Sinds november ‘23 heb ik meerdere gesprekken mogen hebben met leden van de VVD. In hun houding een uitroepteken: dit is waardeloos! In hun ogen de vraag: jullie hebben toch ook zo’n nederlaag meegemaakt? Hoe stoppen we dit? Steeds aarzel ik: we hebben in feite meerdere nederlagen achter elkaar gehad, met elke neergang erger dan de voorgaande. Het stopt niet zomaar. Dat is geen mooie boodschap en mijn leedvermaak heb ik al gehad. Daarbij: het midden moet wel overleven en daar horen de liberalen bij.
Lot
Deze VVD’ers staan nog maar aan het begin van de neergang als onze CDA-ervaring leidend mag zijn. “Ja, maar jullie hebben Henri”, zeggen sommigen al. Welnu, Henri zal de eerste zijn om te zeggen dat die extra zetels in de peiling nog heel weinig zeggen. Maar de VVD’ers blijven het non-verbaal uitroepen: zeg ons wat we moeten doen om jullie lot te ontlopen.”
In deze bijdrage ligt de focus op de lessen die de VVD te leren heeft door de vergelijking met het CDA te maken. Met de komst van het nieuwe kabinet is de eerste paniek binnen de VVD geweken, maar gerust is niemand er nog op – en terecht. Het CDA heeft nu minder zorgen, maar wel reden om alert te blijven.
Weet wat je vraagt
Een terugkeer in de kiezersgunst, als die al komt, zal voor de VVD een lange weg zijn en zal eerder afhankelijk zijn van de fouten van anderen dan van de eigen sterke stappen. Laat ik het voor de analyse maar even scherp stellen: het CDA maakte de fout de eigen leden te willen raadplegen, in 2010, in Arnhem. De VVD maakte in 2023 de fout naar de kiezer te willen luisteren om zo ook de ver-rechtse leden de kans te geven op een verrechts alternatief kabinet. Dus uit de beste motieven – democratische motieven – worden de grootste fouten geboren. Concreet: werd de deur naar de PVV opengezet.
“Het CDA scheurde op 2/3 -1/3 en de VVD is met hetzelfde bezig.”
Het CDA scheurde op 2/3 -1/3 en de VVD is met hetzelfde bezig. Nu kan het zijn dat de prettige ‘bier en bitterballen’ cultuur van de VVD een echte scheuring zal voorkomen, net zoals het CDA nog lang onderdeel van de macht zou blijven, maar de vraag is of die overlevingskracht uiteindelijk een goede zaak is als het te veel een doel op zich wordt.
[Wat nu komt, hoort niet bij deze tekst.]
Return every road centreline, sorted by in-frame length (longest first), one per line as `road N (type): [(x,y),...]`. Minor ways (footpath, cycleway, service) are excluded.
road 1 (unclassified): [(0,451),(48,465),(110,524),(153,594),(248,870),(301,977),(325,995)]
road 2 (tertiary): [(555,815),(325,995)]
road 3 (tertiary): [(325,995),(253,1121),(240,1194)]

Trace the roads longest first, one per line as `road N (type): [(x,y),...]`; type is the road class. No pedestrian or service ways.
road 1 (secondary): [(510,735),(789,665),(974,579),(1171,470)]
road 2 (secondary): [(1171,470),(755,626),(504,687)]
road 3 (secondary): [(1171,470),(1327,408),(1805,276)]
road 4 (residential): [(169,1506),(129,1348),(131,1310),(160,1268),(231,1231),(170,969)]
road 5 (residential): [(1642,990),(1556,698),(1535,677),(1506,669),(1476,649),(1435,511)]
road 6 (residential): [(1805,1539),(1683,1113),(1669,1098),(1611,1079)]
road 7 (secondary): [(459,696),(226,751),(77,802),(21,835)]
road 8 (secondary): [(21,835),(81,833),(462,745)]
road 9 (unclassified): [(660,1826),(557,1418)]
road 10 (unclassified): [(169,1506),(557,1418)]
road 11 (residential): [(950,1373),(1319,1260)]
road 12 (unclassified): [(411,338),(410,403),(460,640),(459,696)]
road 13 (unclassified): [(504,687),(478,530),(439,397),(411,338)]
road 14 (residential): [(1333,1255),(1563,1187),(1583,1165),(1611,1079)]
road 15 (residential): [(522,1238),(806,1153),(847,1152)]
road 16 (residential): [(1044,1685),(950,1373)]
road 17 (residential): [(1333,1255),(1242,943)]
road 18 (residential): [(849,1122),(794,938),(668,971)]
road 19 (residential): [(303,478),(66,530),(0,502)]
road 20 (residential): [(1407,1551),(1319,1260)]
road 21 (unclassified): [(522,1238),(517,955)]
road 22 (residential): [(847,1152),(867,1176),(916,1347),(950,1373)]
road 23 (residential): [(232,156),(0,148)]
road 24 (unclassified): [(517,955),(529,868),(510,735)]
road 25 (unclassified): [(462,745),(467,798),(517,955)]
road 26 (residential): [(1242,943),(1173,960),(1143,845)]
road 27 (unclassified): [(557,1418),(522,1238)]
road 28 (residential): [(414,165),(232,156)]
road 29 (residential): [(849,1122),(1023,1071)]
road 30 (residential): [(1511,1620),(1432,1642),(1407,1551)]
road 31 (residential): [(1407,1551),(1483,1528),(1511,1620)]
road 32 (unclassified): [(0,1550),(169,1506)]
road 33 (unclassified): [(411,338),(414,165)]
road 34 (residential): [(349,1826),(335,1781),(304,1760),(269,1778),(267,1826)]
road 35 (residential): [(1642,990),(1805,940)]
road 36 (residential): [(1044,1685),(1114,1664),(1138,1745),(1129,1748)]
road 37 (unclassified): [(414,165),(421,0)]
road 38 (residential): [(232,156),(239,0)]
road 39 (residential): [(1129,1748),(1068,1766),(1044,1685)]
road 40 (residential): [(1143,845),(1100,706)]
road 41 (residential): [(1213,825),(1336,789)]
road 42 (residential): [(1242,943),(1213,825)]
Naar mijn overtuiging heeft het CDA te lang geprobeerd ‘de boel bij elkaar te houden’. Bij de buitenwacht groeide het beeld van een partij die keihard werd voor haar mensen, maar de werkelijkheid was eerder dat we te lief waren voor elkaar en geen knopen door durfden te hakken. En dan leggen wij in naam van de democratie het lot van een partij in handen van leden die inhoudelijk net zomin tot een koers zullen komen als hun leiders.
Les: bij een 51-49 uitkomst kan je nog zeggen ‘let’s agree to disagree’, bij een 70-30 uitkomst zal de 30% niet stoppen met argumenteren voor hun gelijk. Een bestuur moet kunnen inschatten wanneer ze iets aan hun leden kunnen voorleggen.
Pas op de flanken
Ook binnen de VVD worden de verhoudingen nu goed gehouden. Dat pleit voor de mensen en hun partij, maar het houdt de situatie in stand dat er groepen mensen bij elkaar worden gehouden die inhoudelijk gewoon te ver van elkaar af staan. Is de partij groot en veelkoppig, dan verschuift het evenwicht slechts. In een gezonde partij houden de grotere segmenten ongemerkt rekening met de kleinere. Er is waardering voor elkaar, ondanks verschillen. Wordt de partij te klein, de samenstelling te eenzijdig, dan vormen zich toch flanken, met de jongeren als soms te zure hofnarren. Flanken die steeds harder worden. Dat creëert weer een situatie waarin je nooit slechts één flank haar gelijk kan geven. Democratische redenen worden dan een smoes om intern de discussie uit de weg te gaan.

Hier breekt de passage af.